This idea has been looked at by mainstream psychologists and sociologists for decades. This
New York Times article relates the thought back to a 1940s article. That article and the popular novel 1984 (published in 1949) are likely the two primary sources of our popular understanding of this phenomenon.
I particularly liked one bit of that article:
Guy Deutscher, NY Times wrote:Since there is no evidence that any language forbids its speakers to think anything, we must look in an entirely different direction to discover how our mother tongue really does shape our experience of the world.
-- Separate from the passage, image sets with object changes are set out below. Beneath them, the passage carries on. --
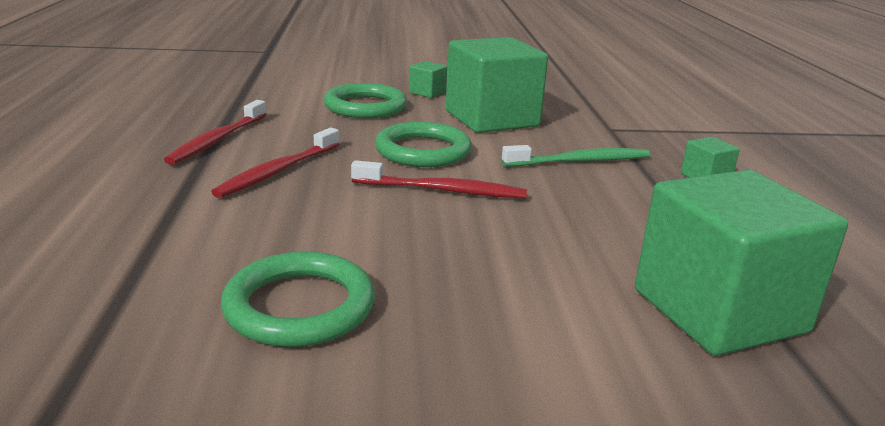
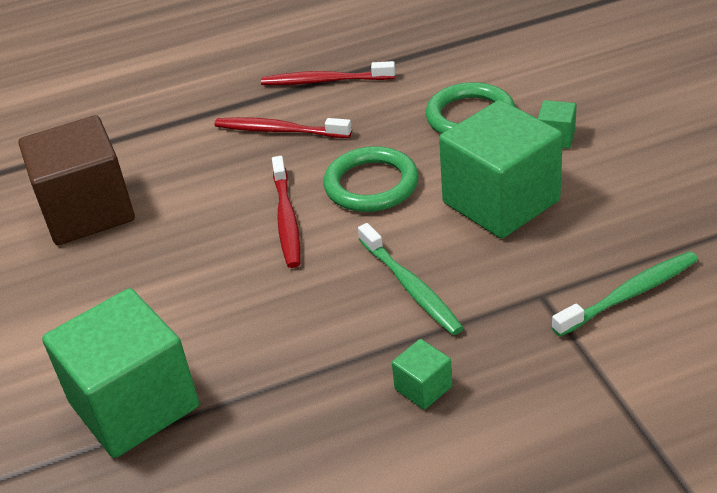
camera: 80 degrees right, 15 degrees up
(299, 306) = (88, 211): green ring -> brown cube
(621, 110) = (629, 295): none -> green toothbrush

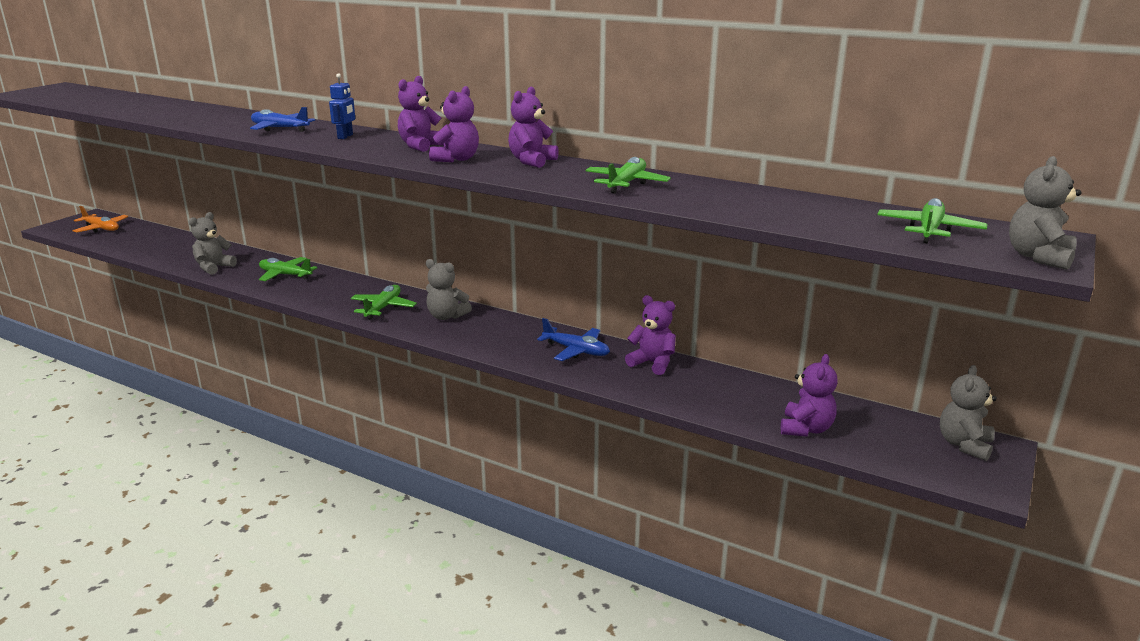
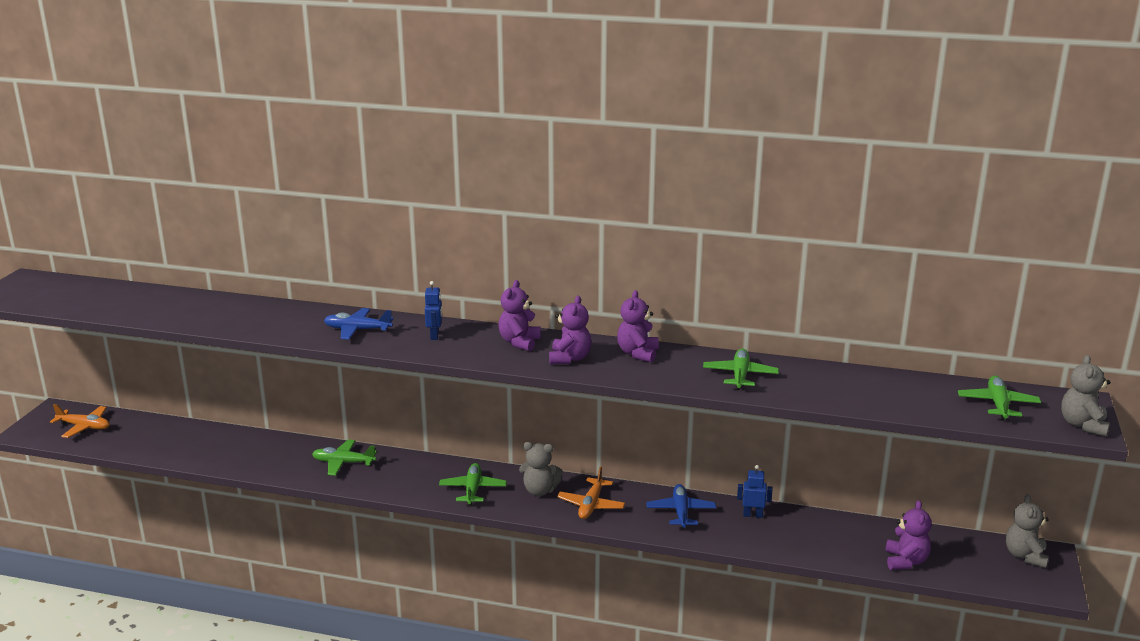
camera: 15 degrees left, 0 degrees up
(214, 267) = (260, 463): grey teddy bear -> none
(487, 334) = (591, 505): none -> orange plane
(576, 351) = (681, 512): blue plane -> blue plane turned 105 degrees counterclockwise
(652, 363) = (752, 515): purple teddy bear -> blue robot

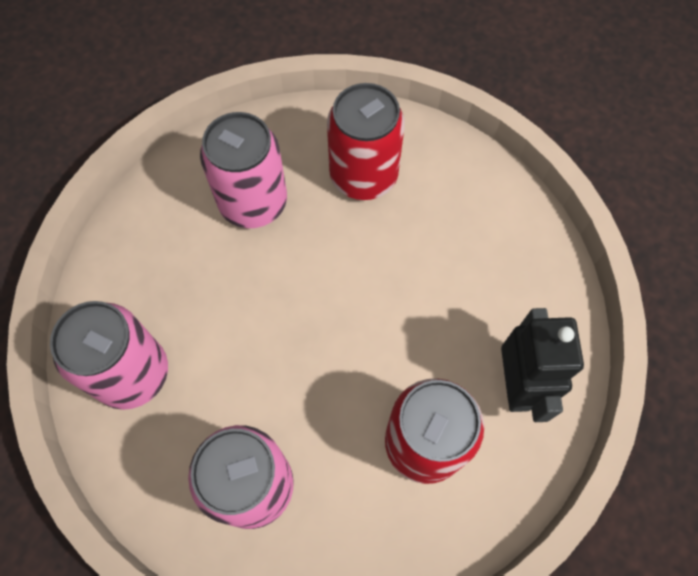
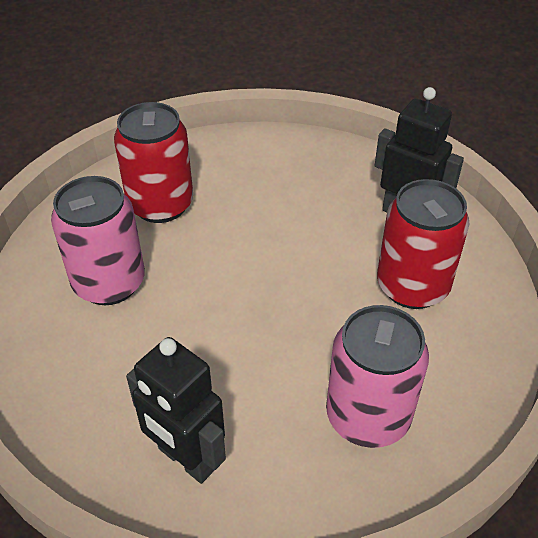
camera: 55 degrees left, 20 degrees down
(132, 374) = (186, 459): pink can -> black robot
Some 50 years ago, the renowned linguist Roman Jakobson pointed out a crucial fact about differences between languages in a pithy maxim: “Languages differ essentially in what they must convey and not in what they may convey.” This maxim offers us the key to unlocking the real force of the mother tongue: if different languages influence our minds in different ways, this is not because of what our language allows us to think but rather because of what it habitually obliges us to think about.
The example it uses is that in English we don't use masculine/feminine words, but many languages do. So if I say "I met a friend yesterday." I don't have to tell you if they were a male or female friend. In French, however, I would say "J'ai rencontré avec un ami hier." Now you know they were a male friend. When I think about the situation in French I have to consider that when I speak. This does not mean, however, that the French have a stronger sense of gender in relationships. On the contrary, most Americans I know consider the gender of their friends when spending time with them. But they don't have to for them to speak correctly or to think about the situation in English.
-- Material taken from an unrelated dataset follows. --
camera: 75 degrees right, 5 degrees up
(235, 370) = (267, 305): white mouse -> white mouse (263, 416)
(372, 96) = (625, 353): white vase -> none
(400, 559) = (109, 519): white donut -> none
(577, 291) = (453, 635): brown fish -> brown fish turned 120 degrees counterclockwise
From my understanding there are mixed opinions but I believe most say that, in general, our language does not limit our potential for thought. However, given that culture and language grew up together, our cultural values get imposed on our language. In many cultures it is not proper to use the word "no" directly. It's just rude. In English, however, we are taught to use this word and to be direct "No means no" and other such phrases come to us from our culture. And the thing is: our language attempts to be a reflection of our thoughts. It is our attempt to relay our thoughts to others. If you have ever tried to search for words to explain something then you understand that while language may not impact your ability to think it definitely impacts your ability to tell others what you are thinking.
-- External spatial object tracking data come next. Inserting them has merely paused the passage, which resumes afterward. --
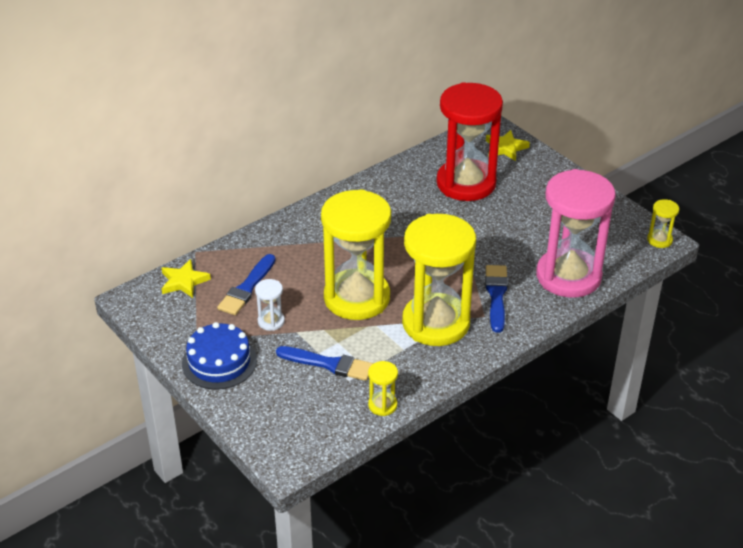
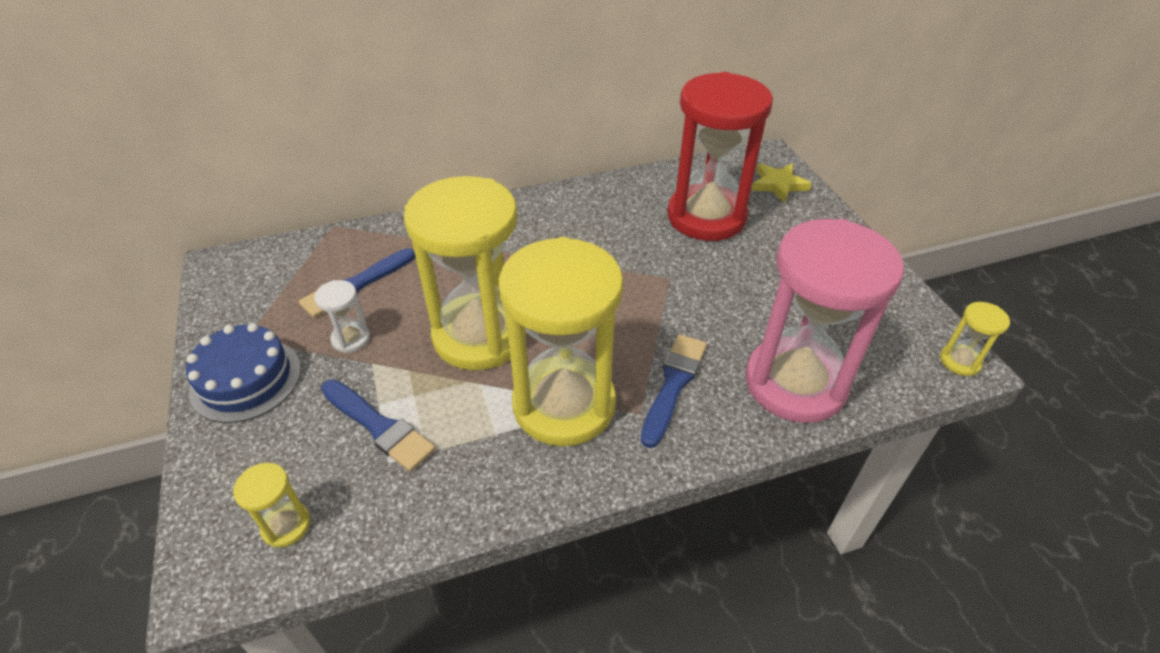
camera: 20 degrees right, 5 degrees up
(184, 281) = (292, 258): yellow star -> none
(382, 405) = (407, 524): yellow hourglass -> yellow hourglass (286, 525)

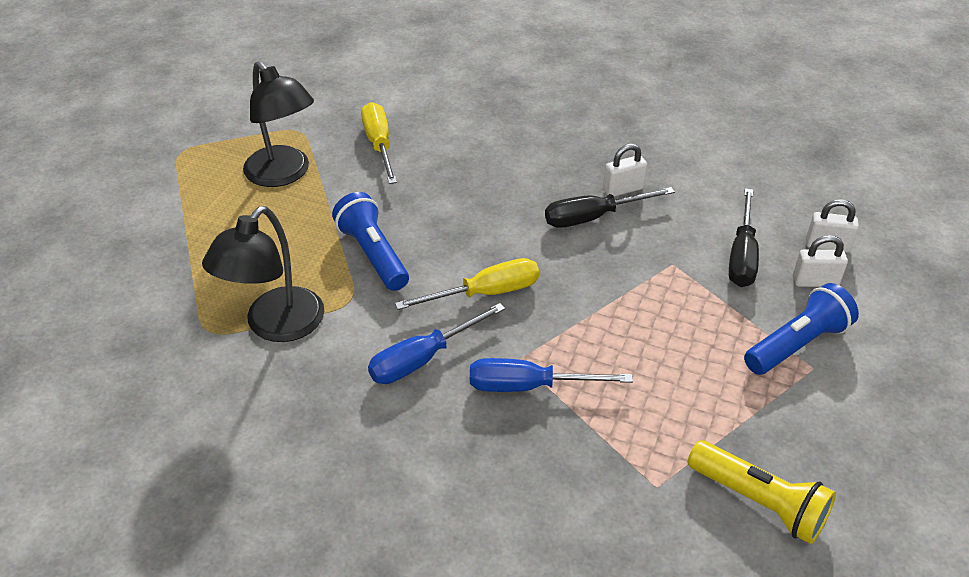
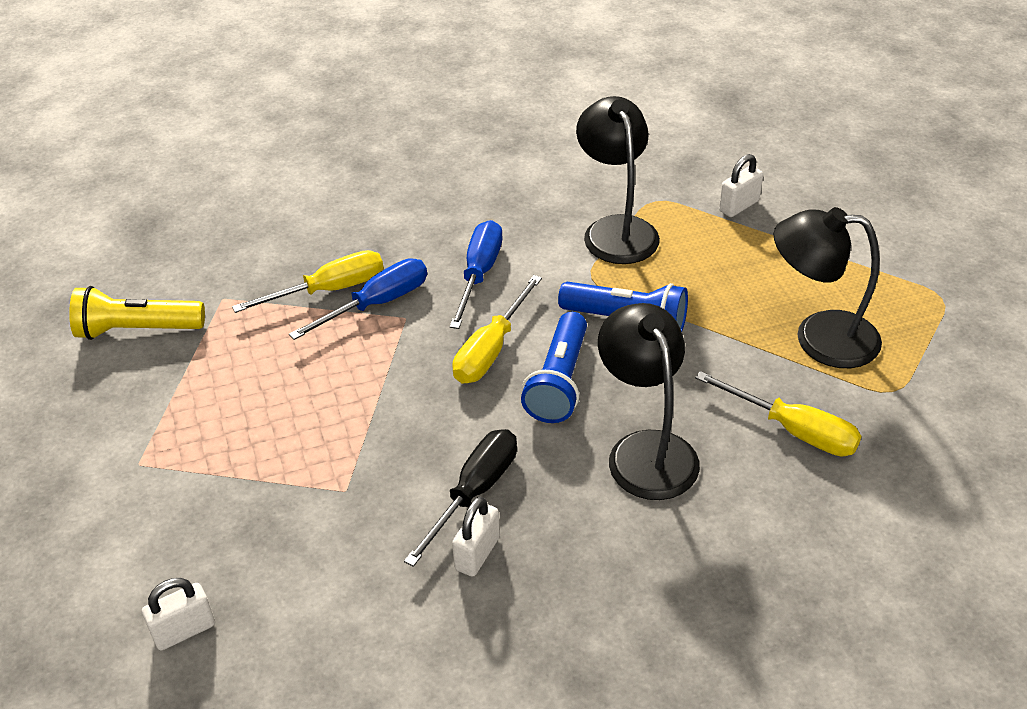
camera: 140 degrees right, 0 degrees up
(469, 181) = (646, 450): none -> black lamp
(555, 427) = (329, 290): none -> yellow screwdriver
(742, 256) = (277, 549): black screwdriver -> none
(797, 344) = (165, 478): blue flashlight -> blue flashlight (559, 382)
(815, 282) = (177, 566): white padlock -> white padlock (739, 206)

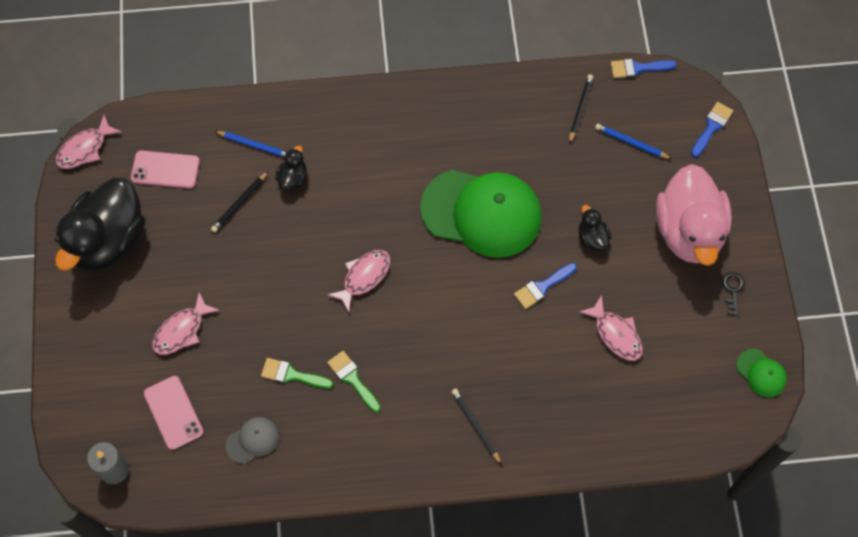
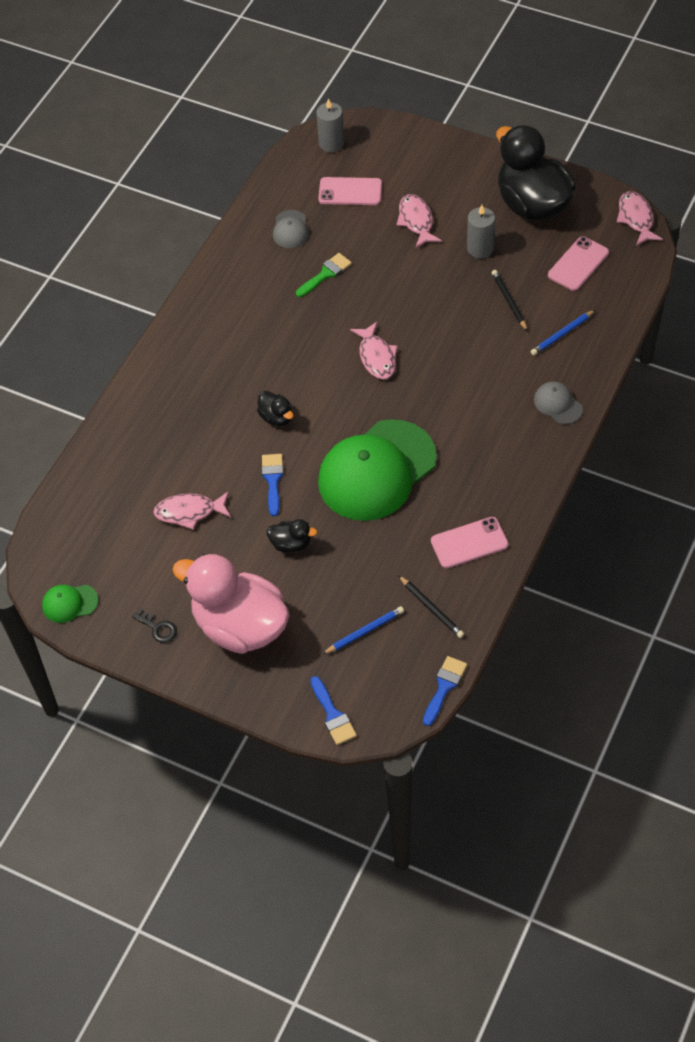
camera: 125 degrees right, 10 degrees down
(188, 257) = (480, 248): none -> grey candle
(293, 178) = (508, 348): black duck -> black duck (276, 417)
(332, 114) = (557, 404): none -> grey cap
(352, 379) = (292, 311): green brush -> none
(475, 426) = (190, 373): black pencil -> none
(506, 112) = (469, 543): none -> pink phone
An article in Scientific American comes to this conclusion:
Lera Boroditsky wrote:But how do we know whether differences in language create differences in thought, or the other way around? The answer, it turns out, is both — the way we think influences the way we speak, but the influence also goes the other way... Studies have shown that changing how people talk changes how they think. Teaching people new color words, for instance, changes their ability to discriminate colors. And teaching people a new way of talking about time gives them a new way of thinking about it.
But I would argue that it isn't really the new words themselves that give people these thoughts. It is the thoughts behind the words they are being introduced to and their newfound ability to relay thoughts they may have already had, but were previously unable to speak about, that gives them these seemingly new thoughts. For example, I would never have thought about
this color by relating it to kaya wood before I studied go. I would have just called it gold or maybe wheat colored. But learning something new gave me something new to say about that color.
Most evidence presented for or against this idea is anecdotal and until we have an objective way to measure thought patterns inside the human brain we can't say anything objective about how language impacts thought because all we know about another's thoughts comes from their language (be it spoken, written, or body language).